Start of Text passage

As we were at the conference, we would sit and debrief our learning over breakfast, at lunch and during dinner.  I started the conversation early over how do we bring this back to school, how to ensure our participation at the conference, our excitement and our new leanings has a long-lasting  and meaningful impact on our school.  I brought up the idea of 'first-followers" with our staff.  We discussed their role to bring the other teachers along at our school.  I talked about Derek Shivers' video, Leadership Dancing Guy, as a good example:


While our first followers are the ones that are already won over, it is the 2nd, 3rd and fourth followers who are even more important.  How do we get these staff involved?  For me this question and the answer, is important in stopping the flash in a pan syndrome.  This is our task, myself being the leadership dancing guy and those staff who attended, BIT14, the first followers need to accomplish.

Our Ideas (they are not in any order of significance):

  • Admin Support

Heck our principal approved staff attendance at the conference and is always willing to find creative ways to support staff in their learning.  Our admin team has a highly consultative process and reach out to staff in order to determine their professional learning needs.  Our Principal even wants to try an edcamp style staff meeting.  The support is there, the modelling is there, the direction is there.

  • Professional learning opportunities for all staff

We are hosting a series of connected lunch and learns using Microsoft Lync 2013.  This provides teachers access from their classroom, during their preparation periods or after school.  We took staff input on what they wanted to learn and will provide a series of workshops that are leveled (from noob to expert) in order to meet staff where they are.  We are creating a great collaborative culture where staff can learn from each other.  We have created groups of staff who are exploring Learning Management Systems to ensure they can support all of our staff. We work with our Instructional Technologies Resource Teachers to ensure they are available to directly support staff in their learning and teaching.  We have Professional Learning days, with dedicated teaching with technology time. This is also the same for an early release day as well.

  • Build a SAFE environment for staff

We are encouraging some risk/chance taking for staff.  We are encouraging staff to step out of their comfort zone. We are encouraging them to be creative and look at things from new perspectives.  Staff are supported in these adventures by admin and we have made it clear that while we will have the best intentions things will not always turn out the way we expect.  THAT IS OKAY!

End of Text passage

**Exercises to complete**
a) Answer these questions using the blog post:
(i) Which followers does the writer call even more important than the first followers?
(ii) What style of staff meeting does the principal want to try?
(iii) What software is used for the connected lunch and learns?
b) Translate this sentence from the blog post into Spanish: "This provides teachers access from their classroom, during their preparation periods or after school."
c) Transcribe the blog post from "Our Ideas (they" up to and including "direction is there.".

Start of Records provided

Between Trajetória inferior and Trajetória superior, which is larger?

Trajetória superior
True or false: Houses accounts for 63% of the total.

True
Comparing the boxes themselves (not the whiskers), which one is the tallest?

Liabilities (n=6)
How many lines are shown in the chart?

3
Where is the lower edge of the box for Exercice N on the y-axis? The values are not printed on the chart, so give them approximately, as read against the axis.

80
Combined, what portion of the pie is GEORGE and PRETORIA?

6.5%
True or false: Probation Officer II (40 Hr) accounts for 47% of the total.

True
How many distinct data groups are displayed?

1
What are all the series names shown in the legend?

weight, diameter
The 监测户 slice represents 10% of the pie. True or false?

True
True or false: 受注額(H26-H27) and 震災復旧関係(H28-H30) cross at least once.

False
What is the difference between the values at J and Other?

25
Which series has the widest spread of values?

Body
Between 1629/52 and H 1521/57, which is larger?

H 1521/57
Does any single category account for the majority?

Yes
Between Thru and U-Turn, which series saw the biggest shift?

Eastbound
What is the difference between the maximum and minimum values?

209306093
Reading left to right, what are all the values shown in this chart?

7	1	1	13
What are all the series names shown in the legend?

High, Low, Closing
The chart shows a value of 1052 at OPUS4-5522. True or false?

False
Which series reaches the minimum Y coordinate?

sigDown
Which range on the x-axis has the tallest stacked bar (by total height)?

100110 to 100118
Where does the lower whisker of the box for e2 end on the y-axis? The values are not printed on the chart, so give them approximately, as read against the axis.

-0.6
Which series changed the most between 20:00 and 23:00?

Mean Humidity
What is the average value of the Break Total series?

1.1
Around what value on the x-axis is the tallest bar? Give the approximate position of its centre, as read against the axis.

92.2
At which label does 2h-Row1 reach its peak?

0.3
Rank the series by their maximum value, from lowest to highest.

End of Records provided

**Response list**
a)
(i) The 2nd, 3rd and fourth followers.
(ii) An edcamp style staff meeting.
(iii) Microsoft Lync 2013.

b) Esto brinda a los docentes acceso desde su aula, durante sus períodos de preparación o después del horario escolar.

c)
Our Ideas (they are not in any order of significance):

  • Admin Support

Heck our principal approved staff attendance at the conference and is always willing to find creative ways to support staff in their learning.  Our admin team has a highly consultative process and reach out to staff in order to determine their professional learning needs.  Our Principal even wants to try an edcamp style staff meeting.  The support is there, the modelling is there, the direction is there.